*AIM OF THE EXERCISE:* Lay out the lines of the entries below as a numbered list, beginning at the start of the entries and stopping after the line that contains "ösung können wir". Leave out blank lines and the pictures.

___ DATA SHOWN ___

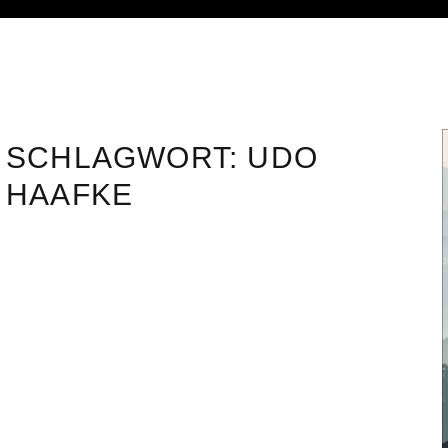
SCHLAGWORT:
UDO
HAAFKE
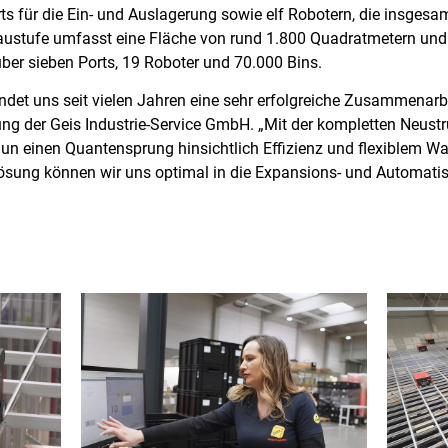
rts für die Ein- und Auslagerung sowie elf Robotern, die insges
austufe umfasst eine Fläche von rund 1.800 Quadratmetern und w
ber sieben Ports, 19 Roboter und 70.000 Bins.
ndet uns seit vielen Jahren eine sehr erfolgreiche Zusammenarbe
ng der Geis Industrie-Service GmbH. „Mit der kompletten Neust
un einen Quantensprung hinsichtlich Effizienz und flexiblem Wa
ösung können wir uns optimal in die Expansions- und Automati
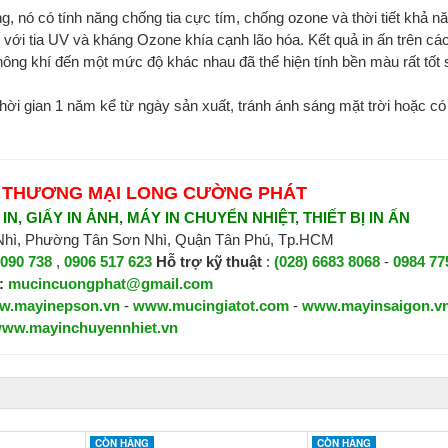
 nó có tính năng chống tia cực tím, chống ozone và thời tiết khả n
g với tia UV và kháng Ozone khía cạnh lão hóa. Kết quả in ấn trên c
không khí đến một mức độ khác nhau đã thể hiện tính bền màu rất tốt 
hời gian 1 năm kể từ ngày sản xuất, tránh ánh sáng mặt trời hoặc có
 THƯƠNG MẠI LONG CƯỜNG PHÁT
N, GIẤY IN ẢNH, MÁY IN CHUYỂN NHIỆT, THIẾT BỊ IN ẤN
 Nhì, Phường Tân Sơn Nhì, Quận Tân Phú, Tp.HCM
 090 738
,
0906 517 623
H
ỗ trợ kỹ thuật
:
(028) 6683 8068
-
0984 77
:
mucincuongphat@gmail.com
w.mayinepson.vn
-
www.mucingiatot.com
-
www.mayinsaigon.v
ww.mayinchuyennhiet.vn
CÒN HÀNG
CÒN HÀNG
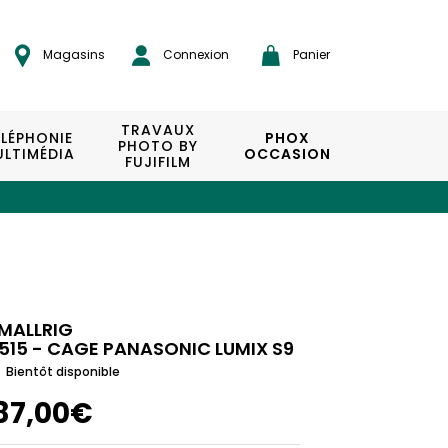
Magasins
Connexion
Panier
TRAVAUX
ÉLÉPHONIE
PHOX
PHOTO BY
LTIMÉDIA
OCCASION
FUJIFILM
MALLRIG
515 - CAGE PANASONIC LUMIX S9
Bientôt disponible
87,00€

___

*EXPECTED ANSWER:*
1. SCHLAGWORT:
2. UDO
3. HAAFKE
4. rts für die Ein- und Auslagerung sowie elf Robotern, die insges
5. austufe umfasst eine Fläche von rund 1.800 Quadratmetern und w
6. ber sieben Ports, 19 Roboter und 70.000 Bins.
7. ndet uns seit vielen Jahren eine sehr erfolgreiche Zusammenarbe
8. ng der Geis Industrie-Service GmbH. „Mit der kompletten Neust
9. un einen Quantensprung hinsichtlich Effizienz und flexiblem Wa
10. ösung können wir uns optimal in die Expansions- und Automati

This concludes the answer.